» What is required:
Reproduce word for word the part of the items below that opens with the line containing "ფერმენტირებული ინგრედიენტები" and runs through the end of the items, including both ends. Leave the pictures out of your answer.

[Data for processing]

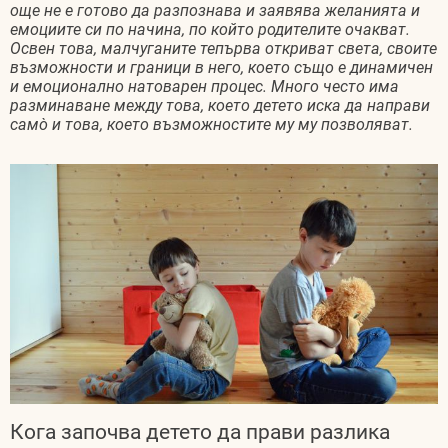
още не е готово да разпознава и заявява желанията и
емоциите си по начина, по който родителите очакват.
Освен това, малчуганите тепърва откриват света, своите
възможности и граници в него, което също е динамичен
и емоционално натоварен процес. Много често има
разминаване между това, което детето иска да направи
самò и това, което възможностите му му позволяват.
Кога започва детето да прави разлика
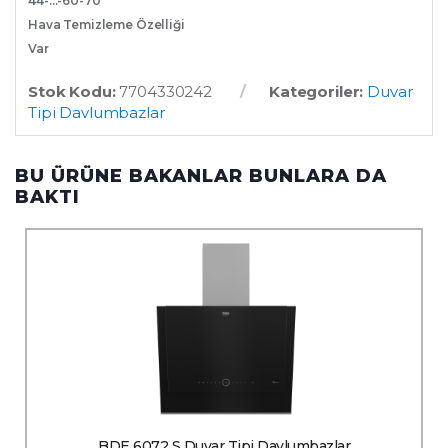
44-…-60-70
Hava Temizleme Özelliği
Var
Stok Kodu:
7704330242
Kategoriler:
Duvar
Tipi Davlumbazlar
BU ÜRÜNE BAKANLAR BUNLARA DA
BAKTI
BDE 6072 S Duvar Tipi Davlumbazlar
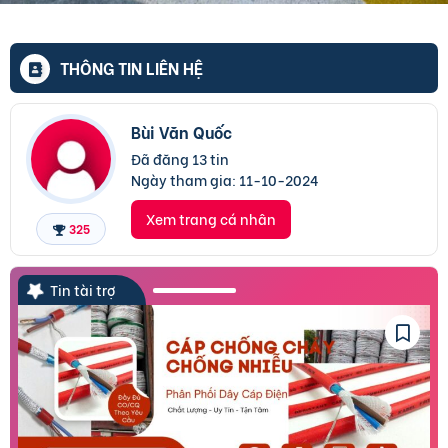
THÔNG TIN LIÊN HỆ
Bùi Văn Quốc
Đã đăng 13 tin
Ngày tham gia:
11-10-2024
Xem trang cá nhân
325
Tin tài trợ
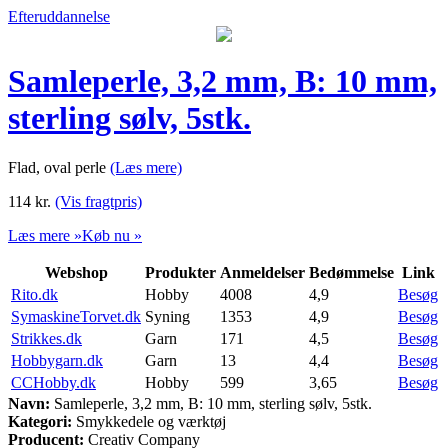
Efteruddannelse
Samleperle, 3,2 mm, B: 10 mm,
sterling sølv, 5stk.
Flad, oval perle
(Læs mere)
114
kr.
(Vis fragtpris)
Læs mere »
Køb nu »
Webshop
Produkter
Anmeldelser
Bedømmelse
Link
Rito.dk
Hobby
4008
4,9
Besøg
SymaskineTorvet.dk
Syning
1353
4,9
Besøg
Strikkes.dk
Garn
171
4,5
Besøg
Hobbygarn.dk
Garn
13
4,4
Besøg
CCHobby.dk
Hobby
599
3,65
Besøg
Navn:
Samleperle, 3,2 mm, B: 10 mm, sterling sølv, 5stk.
Kategori:
Smykkedele og værktøj
Producent:
Creativ Company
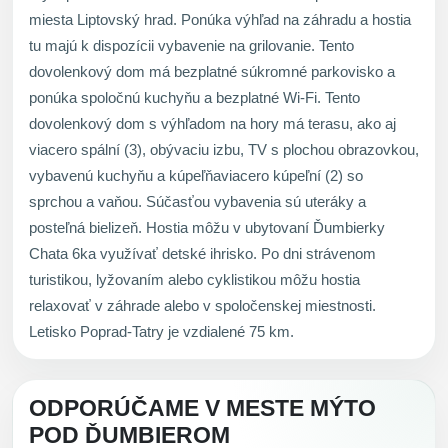
miesta Liptovský hrad. Ponúka výhľad na záhradu a hostia
tu majú k dispozícii vybavenie na grilovanie. Tento
dovolenkový dom má bezplatné súkromné parkovisko a
ponúka spoločnú kuchyňu a bezplatné Wi-Fi. Tento
dovolenkový dom s výhľadom na hory má terasu, ako aj
viacero spální (3), obývaciu izbu, TV s plochou obrazovkou,
vybavenú kuchyňu a kúpeľňaviacero kúpeľní (2) so
sprchou a vaňou. Súčasťou vybavenia sú uteráky a
posteľná bielizeň. Hostia môžu v ubytovaní Ďumbierky
Chata 6ka využívať detské ihrisko. Po dni strávenom
turistikou, lyžovaním alebo cyklistikou môžu hostia
relaxovať v záhrade alebo v spoločenskej miestnosti.
Letisko Poprad-Tatry je vzdialené 75 km.
ODPORÚČAME V MESTE MÝTO
POD ĎUMBIEROM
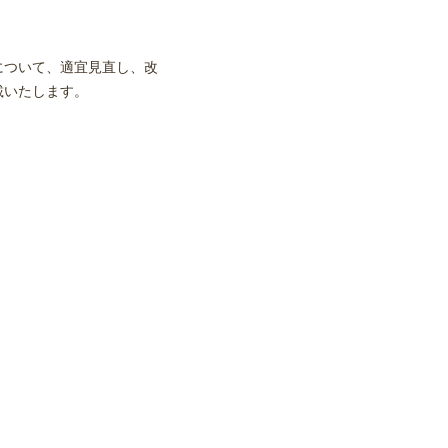
について、適宜見直し、改
載いたします。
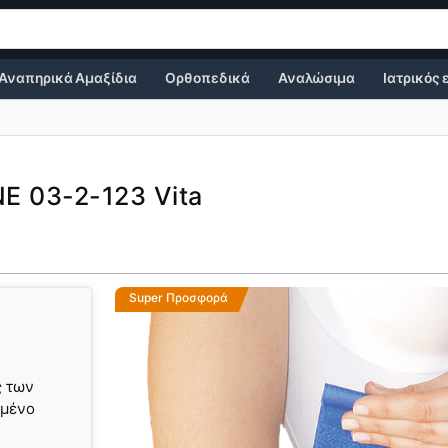
Αναπηρικά Αμαξίδια
Ορθοπεδικά
Αναλώσιμα
Ιατρικός
E 03-2-123 Vita
Super Προσφορά
ς των
υμένο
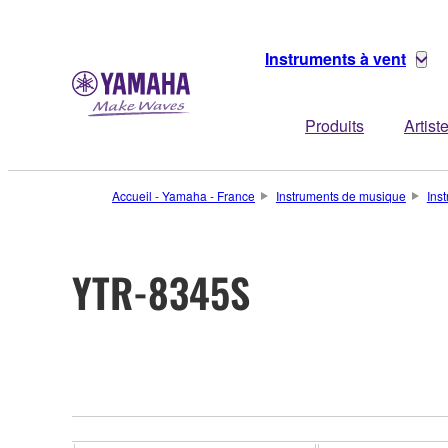
Instruments à vent
Produits
Artist
Accueil - Yamaha - France
Instruments de musique
Ins
YTR-8345S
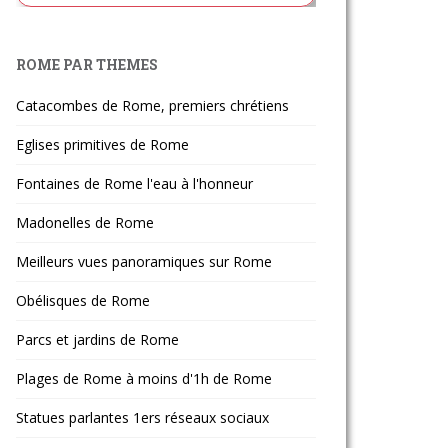
ROME PAR THEMES
Catacombes de Rome, premiers chrétiens
Eglises primitives de Rome
Fontaines de Rome l'eau à l'honneur
Madonelles de Rome
Meilleurs vues panoramiques sur Rome
Obélisques de Rome
Parcs et jardins de Rome
Plages de Rome à moins d'1h de Rome
Statues parlantes 1ers réseaux sociaux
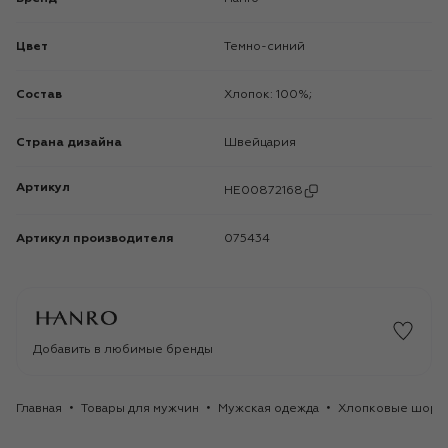
Цвет
Темно-синий
Состав
Хлопок: 100%;
Страна дизайна
Швейцария
Артикул
HE00872168
Артикул производителя
075434
Добавить в любимые бренды
Главная
Товары для мужчин
Мужская одежда
Хлопковые шорты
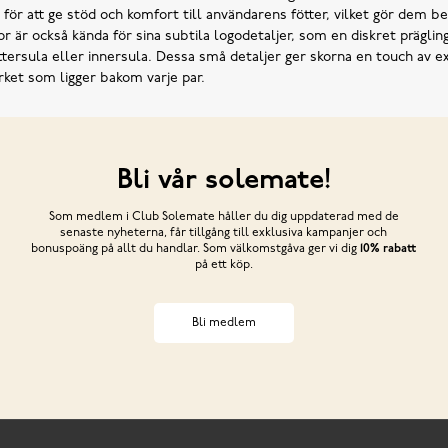
för att ge stöd och komfort till användarens fötter, vilket gör dem b
r är också kända för sina subtila logodetaljer, som en diskret prägl
tersula eller innersula. Dessa små detaljer ger skorna en touch av ex
rket som ligger bakom varje par.
Bli vår solemate!
Som medlem i Club Solemate håller du dig uppdaterad med de
senaste nyheterna, får tillgång till exklusiva kampanjer och
bonuspoäng på allt du handlar. Som välkomstgåva ger vi dig
10% rabatt
på ett köp.
Bli medlem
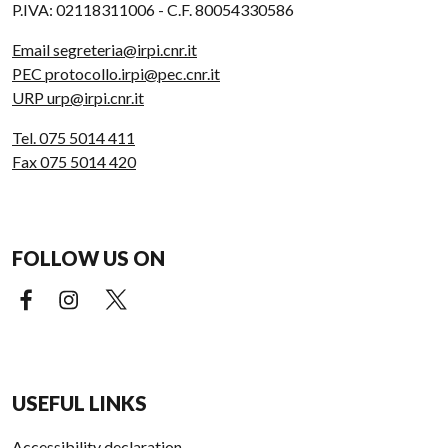
P.IVA: 02118311006 - C.F. 80054330586
Email segreteria@irpi.cnr.it
PEC protocollo.irpi@pec.cnr.it
URP urp@irpi.cnr.it
Tel. 075 5014 411
Fax 075 5014 420
FOLLOW US ON
Facebook (external link)
Instagram (external link)
X (external link)
USEFUL LINKS
Accessibility declaration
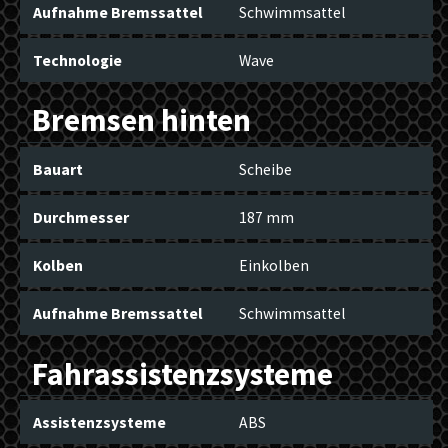
Aufnahme Bremssattel
Schwimmsattel
Technologie
Wave
Bremsen hinten
Bauart
Scheibe
Durchmesser
187 mm
Kolben
Einkolben
Aufnahme Bremssattel
Schwimmsattel
Fahrassistenzsysteme
Assistenzsysteme
ABS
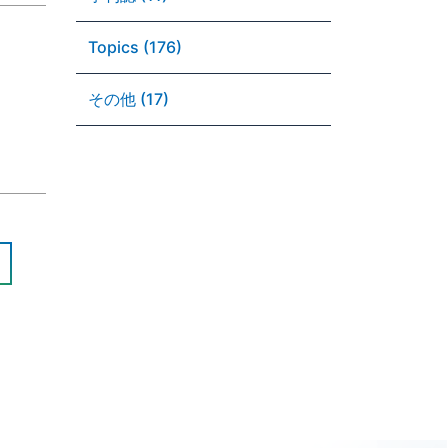
Topics (176)
その他 (17)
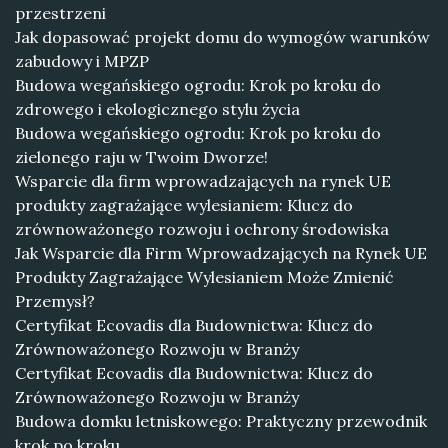
przestrzeni
Jak dopasować projekt domu do wymogów warunków
zabudowy i MPZP
Budowa wegańskiego ogrodu: Krok po kroku do
zdrowego i ekologicznego stylu życia
Budowa wegańskiego ogrodu: Krok po kroku do
zielonego raju w Twoim Dworze!
Wsparcie dla firm wprowadzających na rynek UE
produkty zagrażające wylesianiem: Klucz do
zrównoważonego rozwoju i ochrony środowiska
Jak Wsparcie dla Firm Wprowadzających na Rynek UE
Produkty Zagrażające Wylesianiem Może Zmienić
Przemysł?
Certyfikat Ecovadis dla Budownictwa: Klucz do
Zrównoważonego Rozwoju w Branży
Certyfikat Ecovadis dla Budownictwa: Klucz do
Zrównoważonego Rozwoju w Branży
Budowa domku letniskowego: Praktyczny przewodnik
krok po kroku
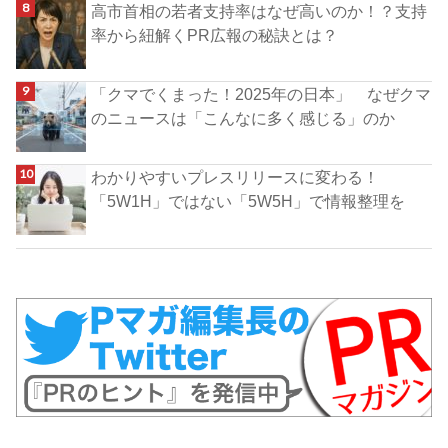
高市首相の若者支持率はなぜ高いのか！？支持
率から紐解くPR広報の秘訣とは？
「クマでくまった！2025年の日本」 なぜクマ
のニュースは「こんなに多く感じる」のか
わかりやすいプレスリリースに変わる！
「5W1H」ではない「5W5H」で情報整理を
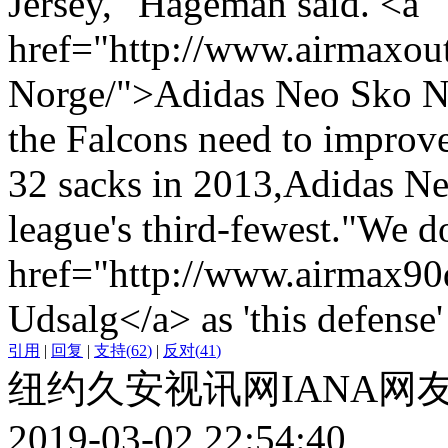
Jersey," Hageman said. <a
href="http://www.airmaxou
Norge/">Adidas Neo Sko N
the Falcons need to improve
32 sacks in 2013,Adidas Ne
league's third-fewest."We d
href="http://www.airmax9
Udsalg</a> as 'this defense' 
引用
|
回复
|
支持
(
62
)
|
反对
(
41
)
纽约久安视讯网IANA网
2019-03-02 22:54:40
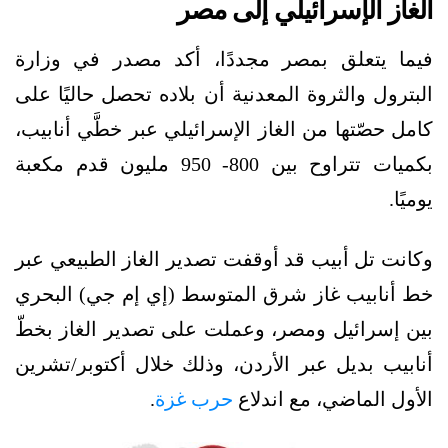
الغاز الإسرائيلي إلى مصر
فيما يتعلق بمصر مجددًا، أكد مصدر في وزارة
البترول والثروة المعدنية أن بلاده تحصل حاليًا على
كامل حصّتها من الغاز الإسرائيلي عبر خطَّي أنابيب،
بكميات تتراوح بين 800- 950 مليون قدم مكعبة
يوميًا.
وكانت تل أبيب قد أوقفت تصدير الغاز الطبيعي عبر
خط أنابيب غاز شرق المتوسط (إي إم جي) البحري
بين إسرائيل ومصر، وعملت على تصدير الغاز بخطّ
أنابيب بديل عبر الأردن، وذلك خلال أكتوبر/تشرين
الأول الماضي، مع اندلاع
حرب غزة
.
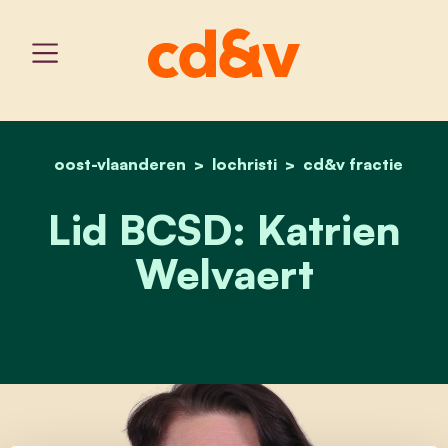
oost-vlaanderen
lochristi
home
lid bcsd: katrien welvaert
cd&v fractie
Lid BCSD: Katrien
Welvaert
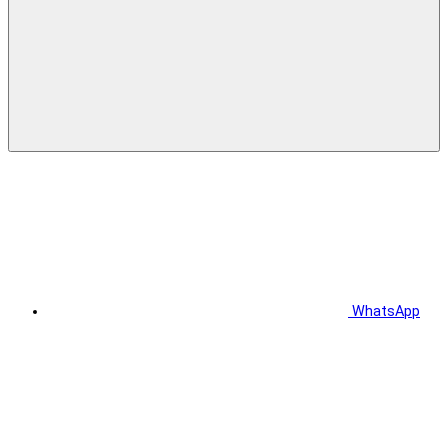
WhatsApp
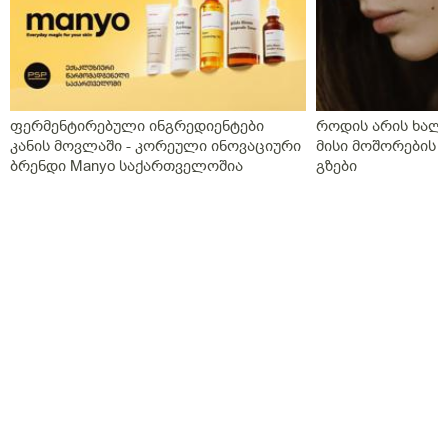
ფერმენტირებული ინგრედიენტები
როდის არის ხალი
კანის მოვლაში - კორეული ინოვაციური
მისი მოშორების 
ბრენდი Manyo საქართველოშია
გზები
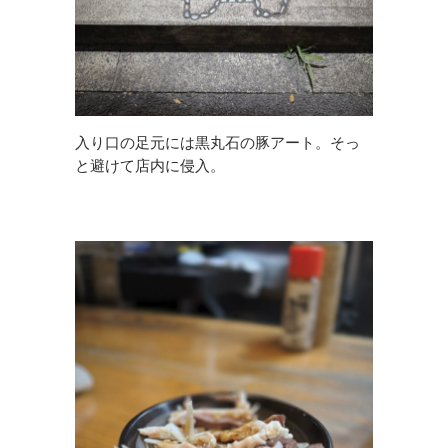
入り口の足元には黒丸石の豚アート。そっ
と避けて店内に侵入。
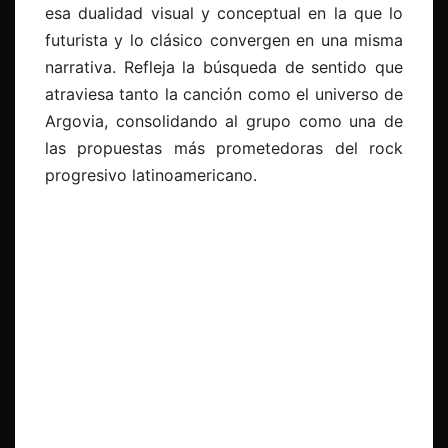
esa dualidad visual y conceptual en la que lo
futurista y lo clásico convergen en una misma
narrativa. Refleja la búsqueda de sentido que
atraviesa tanto la canción como el universo de
Argovia, consolidando al grupo como una de
las propuestas más prometedoras del rock
progresivo latinoamericano.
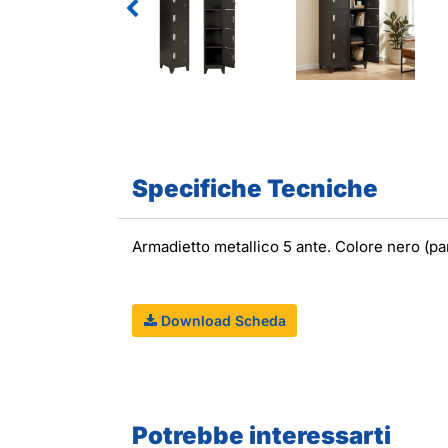
Specifiche Tecniche
Armadietto metallico 5 ante. Colore nero (
Download Scheda
Potrebbe interessarti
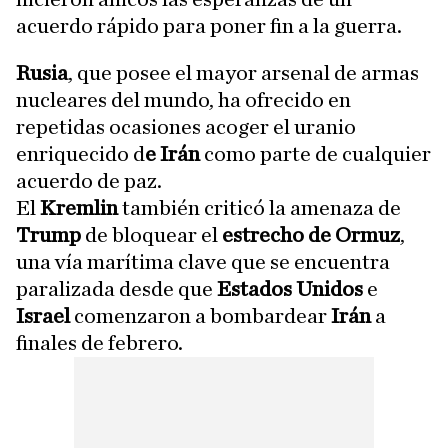
acuerdo rápido para poner fin a la guerra.
Rusia
, que posee el mayor arsenal de armas
nucleares del mundo, ha ofrecido en
repetidas ocasiones acoger el uranio
enriquecido d
e Irán
como parte de cualquier
acuerdo de paz.
El
Kremlin
también criticó la amenaza de
Trump
de bloquear el
estrecho de Ormuz
,
una vía marítima clave que se encuentra
paralizada desde que
Estados Unidos
e
Israel
comenzaron a bombardear
Irán
a
finales de febrero.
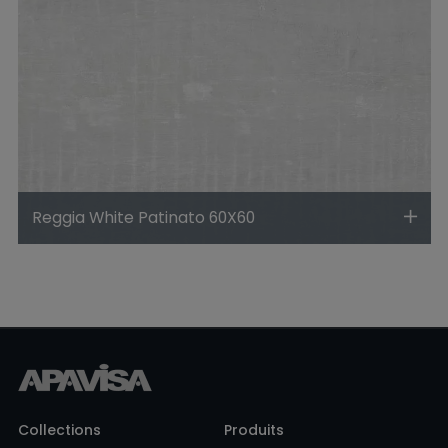
Reggia White Patinato 60X60
Collections
Produits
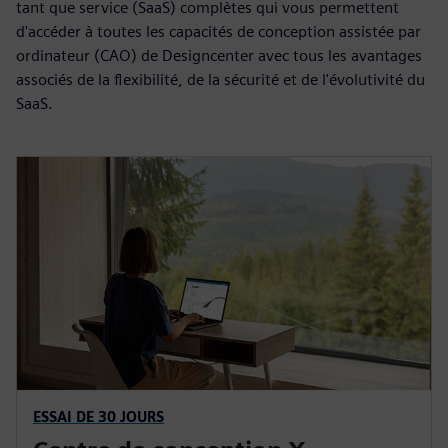
tant que service (SaaS) complètes qui vous permettent
d'accéder à toutes les capacités de conception assistée par
ordinateur (CAO) de Designcenter avec tous les avantages
associés de la flexibilité, de la sécurité et de l'évolutivité du
SaaS.
ESSAI DE 30 JOURS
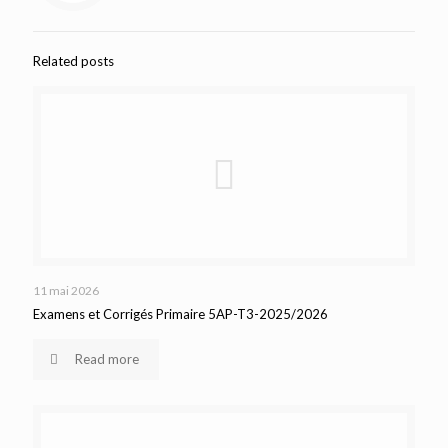
Related posts
11 mai 2026
Examens et Corrigés Primaire 5AP-T3-2025/2026
Read more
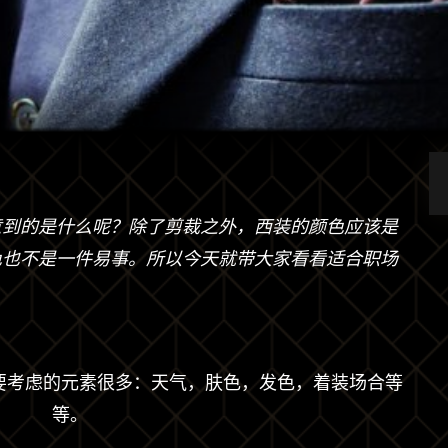
意到的是什么呢？除了剪裁之外，西装的颜色应该是
色也不是一件易事。所以今天就带大家看看适合职场
要考虑的元素很多：天气，肤色，发色，着装场合等
等。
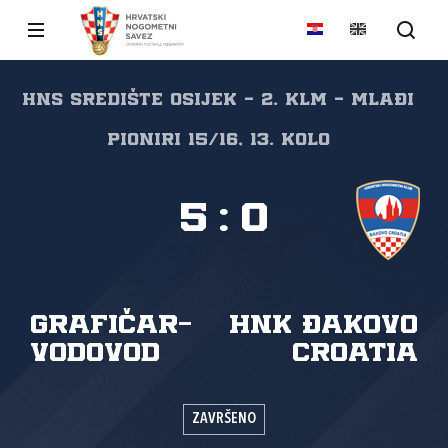
HNS Središte Osijek - 2. KLM - Mlađi
pioniri 15/16, 13. kolo
5
:
0
Grafičar-
HNK Đakovo
vodovod
Croatia
ZAVRŠENO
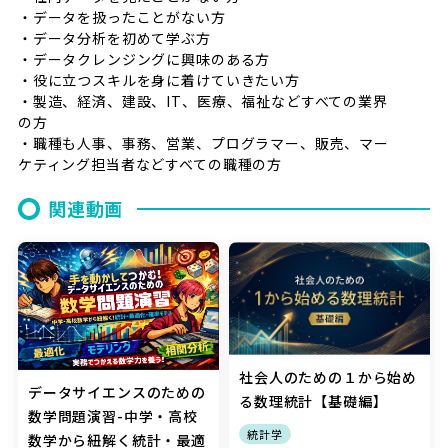
・データを扱ったことがない方
・データ分析を初めて学ぶ方
・データクレンジングに興味のある方
・役に立つスキルを身に着けていきたい方
・製造、経済、建設、IT、医療、福祉などすべての業界
の方
・職種も人事、事務、営業、プログラマー、販売、マー
ケティング担当者などすべての職種の方
関連動画
社会人のための１から始め
データサイエンスのための
る数理統計【基礎編】
数学問題演習-中学・高校
統計学
数学から紐解く統計・最適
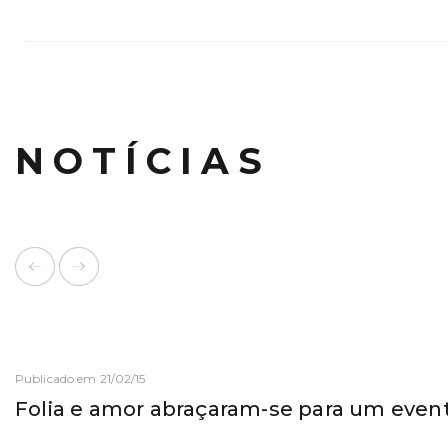
NOTÍCIAS
Publicado em 21/02/15
Folia e amor abraçaram-se para um even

[/Data for processing]

» Task result:
ფერმენტირებული ინგრედიენტები
როდის არის ხალი
კანის მოვლაში - კორეული ინოვაციური
მისი მოშორების 
ბრენდი Manyo საქართველოშია
გზები
入り口の足元には黒丸石の豚アート。そっ
と避けて店内に侵入。
esa dualidad visual y conceptual en la que lo
futurista y lo clásico convergen en una misma
narrativa. Refleja la búsqueda de sentido que
atraviesa tanto la canción como el universo de
Argovia, consolidando al grupo como una de
las propuestas más prometedoras del rock
progresivo latinoamericano.
Specifiche Tecniche
Armadietto metallico 5 ante. Colore nero (
Download Scheda
Potrebbe interessarti
acuerdo rápido para poner fin a la guerra.
Rusia
, que posee el mayor arsenal de armas
nucleares del mundo, ha ofrecido en
repetidas ocasiones acoger el uranio
enriquecido d
e Irán
como parte de cualquier
acuerdo de paz.
El
Kremlin
también criticó la amenaza de
Trump
de bloquear el
estrecho de Ormuz
,
una vía marítima clave que se encuentra
paralizada desde que
Estados Unidos
e
Israel
comenzaron a bombardear
Irán
a
finales de febrero.
Reggia White Patinato 60X60
Collections
Produits
tant que service (SaaS) complètes qui vous permettent
d'accéder à toutes les capacités de conception assistée par
ordinateur (CAO) de Designcenter avec tous les avantages
associés de la flexibilité, de la sécurité et de l'évolutivité du
SaaS.
ESSAI DE 30 JOURS
Related posts
11 mai 2026
Examens et Corrigés Primaire 5AP-T3-2025/2026
Read more
意到的是什么呢？除了剪裁之外，西装的颜色应该是
色也不是一件易事。所以今天就带大家看看适合职场
要考虑的元素很多：天气，肤色，发色，着装场合等
等。
HNS Središte Osijek - 2. KLM - Mlađi
pioniri 15/16, 13. kolo
5
:
0
Grafičar-
HNK Đakovo
vodovod
Croatia
ZAVRŠENO
・データを扱ったことがない方
・データ分析を初めて学ぶ方
・データクレンジングに興味のある方
・役に立つスキルを身に着けていきたい方
・製造、経済、建設、IT、医療、福祉などすべての業界
の方
・職種も人事、事務、営業、プログラマー、販売、マー
ケティング担当者などすべての職種の方
関連動画
社会人のための１から始め
データサイエンスのための
る数理統計【基礎編】
数学問題演習-中学・高校
統計学
数学から紐解く統計・最適
NOTÍCIAS
Publicado em 21/02/15
Folia e amor abraçaram-se para um even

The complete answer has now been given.